We normally do two things at lockdown, stop turning and increase humidity. Chicken eggs don’t really need to be turned after about 14 days. Turning helps keep the yolk and developing chick from sticking to the inside of the egg shell and it helps the body parts to form in the right places. After 14 days the body parts have formed and a membrane has developed around the chick to keep it from sticking to the inside of the shell. Turning after that does not hurt, but it’s just not necessary. The reason we normally stop turning at 18 days is that it is convenient to take the turner out at the same time we up the humidity.
Over the incubation period the egg needs to lose a certain amount of humidity. If it loses too much that membrane that forms around the chick to protect it can dry out and shrink around it, keeping it from moving to get in position to hatch. If it does not lose enough the air cell is too small so it drowns when it internal pips. It runs out of air too soon. The reason the humidity is increased during lockdown is that after external pip, if the humidity is too low, that membrane can possibly dry out and shrink around the chick. That really doesn’t happen that often, but it can so we up the humidity.
The reason we use 18 days to up the humidity is that eggs don’t always hatch on exactly the 21st day. There are many different possible reasons for that. The main one is incubation temperature, if they are too warm hatch can be early and if they are too cool hatch can be late, but heredity, humidity, how and how long the eggs were stored before incubation started, and just plain differences in eggs can have an effect. It’s not horribly unusual for eggs to be a full two days early or maybe just a bit more and you still get good hatches. If you lock down three days before theoretical hatch you have locked down before external pip on those early ones and you reduce the chance of shrink-wrapping your chicks.

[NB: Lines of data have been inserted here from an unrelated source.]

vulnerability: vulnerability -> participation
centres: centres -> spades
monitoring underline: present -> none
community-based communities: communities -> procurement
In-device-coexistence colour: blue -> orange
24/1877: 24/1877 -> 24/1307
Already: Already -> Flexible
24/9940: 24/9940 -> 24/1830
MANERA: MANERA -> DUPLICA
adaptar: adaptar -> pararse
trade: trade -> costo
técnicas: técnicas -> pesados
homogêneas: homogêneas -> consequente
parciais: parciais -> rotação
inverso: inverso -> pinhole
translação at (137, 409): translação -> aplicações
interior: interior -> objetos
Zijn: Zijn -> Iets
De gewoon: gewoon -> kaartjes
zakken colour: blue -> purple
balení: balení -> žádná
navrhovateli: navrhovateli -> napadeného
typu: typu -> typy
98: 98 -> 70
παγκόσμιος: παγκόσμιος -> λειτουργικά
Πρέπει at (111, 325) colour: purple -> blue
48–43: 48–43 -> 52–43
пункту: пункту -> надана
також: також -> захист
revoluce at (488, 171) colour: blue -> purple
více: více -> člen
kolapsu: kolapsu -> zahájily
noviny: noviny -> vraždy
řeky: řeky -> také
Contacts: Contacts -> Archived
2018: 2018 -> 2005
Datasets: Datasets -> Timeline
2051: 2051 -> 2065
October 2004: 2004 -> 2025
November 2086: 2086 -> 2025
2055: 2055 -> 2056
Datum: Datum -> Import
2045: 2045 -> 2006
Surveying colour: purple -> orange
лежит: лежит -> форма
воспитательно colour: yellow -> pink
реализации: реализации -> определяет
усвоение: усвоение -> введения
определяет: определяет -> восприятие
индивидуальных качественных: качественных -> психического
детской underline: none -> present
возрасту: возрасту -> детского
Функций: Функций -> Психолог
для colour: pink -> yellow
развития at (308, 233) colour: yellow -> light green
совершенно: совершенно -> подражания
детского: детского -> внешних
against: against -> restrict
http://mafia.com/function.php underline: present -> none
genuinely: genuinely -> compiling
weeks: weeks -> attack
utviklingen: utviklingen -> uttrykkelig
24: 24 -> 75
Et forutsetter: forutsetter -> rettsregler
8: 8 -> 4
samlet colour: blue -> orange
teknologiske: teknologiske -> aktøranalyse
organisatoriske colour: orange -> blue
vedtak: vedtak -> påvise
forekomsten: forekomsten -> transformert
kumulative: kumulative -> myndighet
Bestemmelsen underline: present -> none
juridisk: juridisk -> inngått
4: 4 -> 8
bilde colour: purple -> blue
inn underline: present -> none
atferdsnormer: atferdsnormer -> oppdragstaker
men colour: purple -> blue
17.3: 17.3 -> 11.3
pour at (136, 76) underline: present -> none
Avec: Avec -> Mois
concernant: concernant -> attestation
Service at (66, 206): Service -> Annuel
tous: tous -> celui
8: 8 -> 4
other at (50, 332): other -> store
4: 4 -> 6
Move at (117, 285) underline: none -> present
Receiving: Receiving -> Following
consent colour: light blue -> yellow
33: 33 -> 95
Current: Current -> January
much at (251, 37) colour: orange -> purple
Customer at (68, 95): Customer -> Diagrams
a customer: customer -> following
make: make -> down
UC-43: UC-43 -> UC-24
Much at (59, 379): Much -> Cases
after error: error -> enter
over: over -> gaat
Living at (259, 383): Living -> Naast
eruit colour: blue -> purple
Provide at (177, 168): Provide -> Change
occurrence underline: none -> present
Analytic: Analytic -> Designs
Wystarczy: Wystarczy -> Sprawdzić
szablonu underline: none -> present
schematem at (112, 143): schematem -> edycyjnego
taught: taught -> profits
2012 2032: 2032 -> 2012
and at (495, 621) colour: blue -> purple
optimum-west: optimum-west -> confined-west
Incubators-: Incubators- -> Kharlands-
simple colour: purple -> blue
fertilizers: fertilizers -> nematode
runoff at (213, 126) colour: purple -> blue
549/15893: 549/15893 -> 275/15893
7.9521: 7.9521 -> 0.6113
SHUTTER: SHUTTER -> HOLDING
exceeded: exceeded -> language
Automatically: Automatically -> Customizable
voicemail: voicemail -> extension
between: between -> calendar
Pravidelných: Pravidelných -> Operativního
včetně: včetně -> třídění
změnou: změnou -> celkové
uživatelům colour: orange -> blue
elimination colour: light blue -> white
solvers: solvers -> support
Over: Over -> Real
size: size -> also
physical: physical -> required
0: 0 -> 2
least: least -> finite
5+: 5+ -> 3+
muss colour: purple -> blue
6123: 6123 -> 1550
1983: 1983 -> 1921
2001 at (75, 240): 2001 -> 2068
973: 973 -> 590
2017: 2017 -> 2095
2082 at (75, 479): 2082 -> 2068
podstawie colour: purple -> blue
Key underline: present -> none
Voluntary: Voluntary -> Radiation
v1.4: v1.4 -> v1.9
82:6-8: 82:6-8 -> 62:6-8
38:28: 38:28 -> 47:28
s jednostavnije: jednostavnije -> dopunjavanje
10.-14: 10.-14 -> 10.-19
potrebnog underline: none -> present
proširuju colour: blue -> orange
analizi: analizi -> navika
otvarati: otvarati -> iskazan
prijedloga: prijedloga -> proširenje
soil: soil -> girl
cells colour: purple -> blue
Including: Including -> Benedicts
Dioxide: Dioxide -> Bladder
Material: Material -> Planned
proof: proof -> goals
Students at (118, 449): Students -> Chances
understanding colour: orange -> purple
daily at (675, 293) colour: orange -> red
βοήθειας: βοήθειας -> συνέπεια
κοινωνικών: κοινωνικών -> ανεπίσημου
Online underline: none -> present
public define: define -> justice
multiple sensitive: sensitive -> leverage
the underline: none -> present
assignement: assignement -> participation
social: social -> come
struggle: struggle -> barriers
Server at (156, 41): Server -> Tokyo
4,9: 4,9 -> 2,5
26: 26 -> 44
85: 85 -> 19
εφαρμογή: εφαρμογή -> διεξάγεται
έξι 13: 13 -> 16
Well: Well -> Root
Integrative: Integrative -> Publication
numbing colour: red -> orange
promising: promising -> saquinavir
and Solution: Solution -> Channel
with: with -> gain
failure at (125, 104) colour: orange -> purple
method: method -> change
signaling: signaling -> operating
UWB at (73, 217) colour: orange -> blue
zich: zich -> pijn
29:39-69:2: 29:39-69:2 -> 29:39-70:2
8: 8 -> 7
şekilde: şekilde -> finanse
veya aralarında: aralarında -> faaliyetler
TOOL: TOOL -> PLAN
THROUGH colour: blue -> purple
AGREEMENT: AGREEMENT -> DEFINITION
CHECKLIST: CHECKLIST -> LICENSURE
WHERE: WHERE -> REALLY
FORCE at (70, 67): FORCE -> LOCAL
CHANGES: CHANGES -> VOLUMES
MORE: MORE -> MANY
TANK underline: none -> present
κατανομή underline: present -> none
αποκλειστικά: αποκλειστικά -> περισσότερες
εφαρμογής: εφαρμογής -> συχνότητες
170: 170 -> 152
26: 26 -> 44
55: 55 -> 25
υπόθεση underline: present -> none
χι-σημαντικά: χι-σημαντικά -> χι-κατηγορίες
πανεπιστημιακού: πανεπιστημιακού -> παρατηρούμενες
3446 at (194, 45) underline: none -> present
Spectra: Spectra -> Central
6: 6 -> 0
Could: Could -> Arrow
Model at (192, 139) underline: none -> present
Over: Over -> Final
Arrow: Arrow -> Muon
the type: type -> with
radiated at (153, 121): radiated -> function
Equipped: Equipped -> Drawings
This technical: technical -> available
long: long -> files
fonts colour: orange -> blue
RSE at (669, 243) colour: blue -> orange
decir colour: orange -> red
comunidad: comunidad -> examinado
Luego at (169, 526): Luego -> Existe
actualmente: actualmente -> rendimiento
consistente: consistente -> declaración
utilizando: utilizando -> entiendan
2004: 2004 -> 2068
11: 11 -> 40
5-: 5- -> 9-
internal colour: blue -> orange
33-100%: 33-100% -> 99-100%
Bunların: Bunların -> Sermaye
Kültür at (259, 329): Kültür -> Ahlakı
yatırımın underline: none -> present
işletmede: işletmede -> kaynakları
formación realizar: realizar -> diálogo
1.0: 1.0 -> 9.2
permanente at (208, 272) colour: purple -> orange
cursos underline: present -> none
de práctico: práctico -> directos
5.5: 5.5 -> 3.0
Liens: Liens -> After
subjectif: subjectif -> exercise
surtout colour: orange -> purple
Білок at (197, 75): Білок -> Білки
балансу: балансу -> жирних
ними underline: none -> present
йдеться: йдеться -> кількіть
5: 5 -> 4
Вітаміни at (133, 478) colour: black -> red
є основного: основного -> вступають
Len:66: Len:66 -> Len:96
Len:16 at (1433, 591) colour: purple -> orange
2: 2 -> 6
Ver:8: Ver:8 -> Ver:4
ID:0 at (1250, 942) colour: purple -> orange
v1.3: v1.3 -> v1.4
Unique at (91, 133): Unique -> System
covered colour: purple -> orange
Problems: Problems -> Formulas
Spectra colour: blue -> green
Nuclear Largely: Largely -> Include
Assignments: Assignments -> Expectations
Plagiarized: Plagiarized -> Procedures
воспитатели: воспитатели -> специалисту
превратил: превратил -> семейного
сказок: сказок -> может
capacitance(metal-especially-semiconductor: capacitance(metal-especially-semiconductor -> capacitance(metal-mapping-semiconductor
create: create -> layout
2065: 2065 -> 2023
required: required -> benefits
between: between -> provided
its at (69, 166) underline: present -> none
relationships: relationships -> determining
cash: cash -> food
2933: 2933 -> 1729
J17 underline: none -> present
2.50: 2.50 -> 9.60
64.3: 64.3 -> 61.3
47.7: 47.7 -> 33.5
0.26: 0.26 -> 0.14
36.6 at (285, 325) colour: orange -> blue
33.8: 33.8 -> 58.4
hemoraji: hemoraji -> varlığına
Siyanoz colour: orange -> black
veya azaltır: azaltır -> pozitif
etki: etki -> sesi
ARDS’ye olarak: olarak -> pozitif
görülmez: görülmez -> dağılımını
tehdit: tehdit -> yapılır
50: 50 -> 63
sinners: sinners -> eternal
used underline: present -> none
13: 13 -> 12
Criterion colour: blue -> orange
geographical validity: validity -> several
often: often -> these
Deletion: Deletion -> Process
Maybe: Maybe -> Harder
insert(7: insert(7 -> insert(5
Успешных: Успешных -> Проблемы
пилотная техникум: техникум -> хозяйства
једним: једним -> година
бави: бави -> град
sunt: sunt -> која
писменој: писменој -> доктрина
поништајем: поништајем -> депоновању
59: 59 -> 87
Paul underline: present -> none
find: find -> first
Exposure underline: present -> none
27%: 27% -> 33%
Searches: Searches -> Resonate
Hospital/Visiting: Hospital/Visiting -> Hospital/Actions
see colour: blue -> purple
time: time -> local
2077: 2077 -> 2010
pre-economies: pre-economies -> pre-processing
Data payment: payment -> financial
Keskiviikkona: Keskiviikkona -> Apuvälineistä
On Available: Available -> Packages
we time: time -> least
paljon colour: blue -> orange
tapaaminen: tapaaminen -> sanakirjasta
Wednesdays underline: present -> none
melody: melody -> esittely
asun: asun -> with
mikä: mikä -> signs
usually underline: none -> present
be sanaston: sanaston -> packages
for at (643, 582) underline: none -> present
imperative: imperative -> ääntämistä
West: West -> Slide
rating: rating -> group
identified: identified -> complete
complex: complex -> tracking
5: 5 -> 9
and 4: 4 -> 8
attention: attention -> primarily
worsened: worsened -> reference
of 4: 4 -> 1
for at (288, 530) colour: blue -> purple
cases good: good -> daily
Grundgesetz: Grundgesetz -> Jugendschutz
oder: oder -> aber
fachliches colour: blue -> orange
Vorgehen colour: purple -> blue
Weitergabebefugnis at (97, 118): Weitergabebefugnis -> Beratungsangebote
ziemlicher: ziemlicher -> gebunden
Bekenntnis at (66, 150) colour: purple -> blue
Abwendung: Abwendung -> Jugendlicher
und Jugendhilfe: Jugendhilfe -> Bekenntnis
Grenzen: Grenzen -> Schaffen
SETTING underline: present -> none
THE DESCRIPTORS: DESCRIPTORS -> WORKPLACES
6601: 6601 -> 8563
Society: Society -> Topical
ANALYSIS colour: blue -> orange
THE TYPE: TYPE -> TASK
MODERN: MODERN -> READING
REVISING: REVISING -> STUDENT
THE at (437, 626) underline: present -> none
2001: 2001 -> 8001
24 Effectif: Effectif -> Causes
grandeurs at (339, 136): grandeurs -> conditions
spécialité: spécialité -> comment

This sounds pretty complicated but there is a pretty wide range of moisture loss that works just fine. There are plenty of people that do what you almost did, miscount the days. They lock down on Day 17 instead of day 18 and still usually get good hatches. That window of moisture loss is that big. I know it’s hard to do on your first hatch, but try to get as close as you reasonably can to the guidelines but try to not worry too much about it. You will probably do fine. Sure hope so.